Alex Miller (Clojure team)18:06:47

the conformed value flows through them

akiel18:06:38

@alexmiller Ah ok. I see. The specs get also the previous conformed value and just use it to be able to return the whole thing at the end.

Alex Miller (Clojure team)18:06:50

@bfabry: yes, that’s possible. things are macros so that we capture forms for reporting purposes. but there may still be function forms as well (which would fill in under the macro forms)

fenton19:06:46

I have a multi-spec. My in data can look like: {:method :search :search-term "blah" :auth "abc123" :gps-lat 3.4 :gps-long 5.3} or {:method :get-products :product-id 12345 :auth "abc123" :gps-lat 3.4 :gps-long 5.3}. My multi-spec already keys off the :method key. My data has some shared keys: :auth, :gps-lat, :gps-long and some keys that are not shared: :search-term and :product-id. Ideally I'd like to create a spec that merges two s/keys specs into a single s/keys spec, however s/cat creates a spec that expects two hashes in a list as opposed to a single hash with merged keys.

Alex Miller (Clojure team)19:06:24

I talked through some options for something like this with @luke - maybe he could elaborate on where he ended up

Alex Miller (Clojure team)19:06:32

iirc, he ended up with a spec for the common keys and separate specs for each variant

Alex Miller (Clojure team)19:06:57

and then specs for each variant that anded common and separate

Alex Miller (Clojure team)19:06:54

and then instead of multi-spec, it’s an s/or of the concrete variants

Alex Miller (Clojure team)19:06:05

with the downside that it’s a closed system

Alex Miller (Clojure team)19:06:46

with multi-spec, you’d have to repeat the keys in each variant

fenton19:06:40

@alexmiller: okay, i'll look into what it looks like with s/or option and compare that to repeating in a multi-spec scenario.
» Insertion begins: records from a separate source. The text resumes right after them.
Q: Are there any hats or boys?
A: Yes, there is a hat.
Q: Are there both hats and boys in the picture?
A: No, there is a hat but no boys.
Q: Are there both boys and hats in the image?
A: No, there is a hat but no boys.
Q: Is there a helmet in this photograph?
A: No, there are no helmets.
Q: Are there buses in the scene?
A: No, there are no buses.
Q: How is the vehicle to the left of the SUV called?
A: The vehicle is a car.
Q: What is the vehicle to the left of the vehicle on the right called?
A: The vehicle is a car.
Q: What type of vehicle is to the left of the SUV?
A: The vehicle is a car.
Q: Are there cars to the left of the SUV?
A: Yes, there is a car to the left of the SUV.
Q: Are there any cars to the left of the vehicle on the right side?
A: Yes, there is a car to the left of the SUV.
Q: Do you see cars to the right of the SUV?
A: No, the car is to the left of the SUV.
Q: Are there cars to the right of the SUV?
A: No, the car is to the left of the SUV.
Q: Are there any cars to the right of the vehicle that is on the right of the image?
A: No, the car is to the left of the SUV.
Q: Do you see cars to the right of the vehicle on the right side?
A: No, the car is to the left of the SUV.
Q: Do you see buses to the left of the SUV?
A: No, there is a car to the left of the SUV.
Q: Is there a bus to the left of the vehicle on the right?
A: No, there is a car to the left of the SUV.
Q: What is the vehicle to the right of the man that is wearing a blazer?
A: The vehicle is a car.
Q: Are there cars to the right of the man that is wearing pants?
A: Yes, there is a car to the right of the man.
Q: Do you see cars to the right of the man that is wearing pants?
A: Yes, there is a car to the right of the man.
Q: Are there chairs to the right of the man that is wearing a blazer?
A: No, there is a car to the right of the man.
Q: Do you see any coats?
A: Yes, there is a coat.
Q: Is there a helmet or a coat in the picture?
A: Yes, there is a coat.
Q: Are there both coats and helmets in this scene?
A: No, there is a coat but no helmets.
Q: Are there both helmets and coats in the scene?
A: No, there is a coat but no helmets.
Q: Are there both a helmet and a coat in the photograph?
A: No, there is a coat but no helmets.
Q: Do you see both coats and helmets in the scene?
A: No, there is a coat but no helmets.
Thanks.

fenton19:06:46

the closed system you mention doesn't use s/keys?

Alex Miller (Clojure team)19:06:31

common = (s/keys …) A = (s/and common (s/keys A…)) B = (s/and common (s/keys B…)) all = (s/or :a A :b B)

Alex Miller (Clojure team)19:06:05

that doesn’t help you with the conforming question though

fenton19:06:23

@alexmiller: k i'll give that a try.

leongrapenthin23:06:44

@fenton @alexmiller I ran into this too, it seems a common scenario with Datomic "polymorphism" aka {:payment/amount 42, :payment/type :payment.type/stripe, :payment.stripe/payment-id 1234} - it would be great to have a merge-keys operation that takes two s/keys and merges their implementations - what do you think?